No se puede exigir a la izquierda abertzale que se humille pidiendo perdón, mientras se niega y oculta sistemáticamente la existencia de la tortura, engañando a la opinión pública y deformando obscenamente la vedad histórica. La presencia de Emilio Hellín, asesino de Yolanda González, en el Servicio de Criminalística de la Guardia Civil y las torpes excusas del Ministerio del Interior, minimizando la importancia de este escándalo, sólo corroboran que el Estado español muestra un hiriente desprecio hacia los derechos humanos. En el caso del conflicto de Euskal Herria, el perdón sólo será posible cuando los dos bandos implicados reconozcan al unísono el horror de la violencia y se sienten a dialogar, intentando superar y comprender lo sucedido. Sólo entonces se podrá hablar de paz y reconciliación. Este ejercicio de autocrítica únicamente será fructífero si se abren las vías de un proceso democrático, transparente e incruento de autodeterminación.
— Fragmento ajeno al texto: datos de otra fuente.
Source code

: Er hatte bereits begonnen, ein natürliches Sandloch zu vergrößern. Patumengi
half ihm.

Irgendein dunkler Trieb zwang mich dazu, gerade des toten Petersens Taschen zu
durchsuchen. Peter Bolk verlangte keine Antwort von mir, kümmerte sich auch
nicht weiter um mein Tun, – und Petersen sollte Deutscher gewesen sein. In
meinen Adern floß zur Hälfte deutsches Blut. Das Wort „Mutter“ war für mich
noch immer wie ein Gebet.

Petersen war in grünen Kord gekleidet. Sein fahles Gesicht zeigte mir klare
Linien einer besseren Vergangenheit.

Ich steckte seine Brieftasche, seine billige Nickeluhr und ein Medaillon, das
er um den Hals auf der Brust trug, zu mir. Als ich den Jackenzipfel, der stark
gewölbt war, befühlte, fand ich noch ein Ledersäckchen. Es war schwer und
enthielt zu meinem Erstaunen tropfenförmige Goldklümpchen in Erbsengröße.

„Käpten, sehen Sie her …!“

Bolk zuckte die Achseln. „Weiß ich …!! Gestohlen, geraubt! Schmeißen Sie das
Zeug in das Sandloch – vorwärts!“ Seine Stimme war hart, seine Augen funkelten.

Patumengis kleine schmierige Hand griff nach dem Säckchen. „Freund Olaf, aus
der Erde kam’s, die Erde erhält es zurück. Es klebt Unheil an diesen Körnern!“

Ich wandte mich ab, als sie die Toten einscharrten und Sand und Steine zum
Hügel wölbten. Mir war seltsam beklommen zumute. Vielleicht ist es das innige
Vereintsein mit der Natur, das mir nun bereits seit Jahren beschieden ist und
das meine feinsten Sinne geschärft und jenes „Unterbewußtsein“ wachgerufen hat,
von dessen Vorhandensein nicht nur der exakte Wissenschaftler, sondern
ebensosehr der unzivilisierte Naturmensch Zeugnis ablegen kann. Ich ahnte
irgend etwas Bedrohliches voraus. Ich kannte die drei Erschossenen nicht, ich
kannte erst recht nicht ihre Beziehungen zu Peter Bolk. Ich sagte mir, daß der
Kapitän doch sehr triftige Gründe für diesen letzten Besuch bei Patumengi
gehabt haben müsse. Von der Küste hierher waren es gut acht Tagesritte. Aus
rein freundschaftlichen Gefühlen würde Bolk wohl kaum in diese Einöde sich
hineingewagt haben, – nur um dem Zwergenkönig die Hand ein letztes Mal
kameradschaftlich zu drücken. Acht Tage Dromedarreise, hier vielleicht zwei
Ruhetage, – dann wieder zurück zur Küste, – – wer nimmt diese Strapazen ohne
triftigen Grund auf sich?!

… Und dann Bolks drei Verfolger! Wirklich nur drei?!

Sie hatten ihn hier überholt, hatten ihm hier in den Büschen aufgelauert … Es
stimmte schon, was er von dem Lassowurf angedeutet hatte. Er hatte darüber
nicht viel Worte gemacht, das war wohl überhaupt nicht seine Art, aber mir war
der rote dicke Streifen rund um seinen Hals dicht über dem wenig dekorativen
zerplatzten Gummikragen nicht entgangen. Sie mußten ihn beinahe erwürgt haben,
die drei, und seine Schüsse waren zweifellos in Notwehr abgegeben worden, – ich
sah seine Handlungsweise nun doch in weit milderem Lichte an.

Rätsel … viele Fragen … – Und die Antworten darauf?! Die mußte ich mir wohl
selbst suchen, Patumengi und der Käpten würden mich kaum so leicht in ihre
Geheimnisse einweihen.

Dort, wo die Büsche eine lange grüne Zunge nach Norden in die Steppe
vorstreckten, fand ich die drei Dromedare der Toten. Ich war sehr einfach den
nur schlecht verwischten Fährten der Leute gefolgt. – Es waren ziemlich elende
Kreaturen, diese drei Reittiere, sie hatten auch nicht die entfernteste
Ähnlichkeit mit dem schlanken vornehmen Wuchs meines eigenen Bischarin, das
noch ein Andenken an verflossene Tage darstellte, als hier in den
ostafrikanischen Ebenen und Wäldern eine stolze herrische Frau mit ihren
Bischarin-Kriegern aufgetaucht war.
Al igual que otras comunidades históricas, el pueblo vasco tiene derecho a escoger libremente su futuro. Desgraciadamente, desde que ETA anunció un alto el fuego definitivo el 20 de octubre de 2012, no se ha producido ningún gesto recíproco por parte del Estado español. Elfin inmediato de la dispersión sería un paso decisivo, pues implicaría el reconocimiento social del dolor de las familias obligadas realizar miles de kilómetros para visitar a sus parientes encarcelados. La violencia siempre es lo más fácil e inmediato. La paz exige coraje y tiempo, pero es el único escenario ético para una convivencia realmente humana.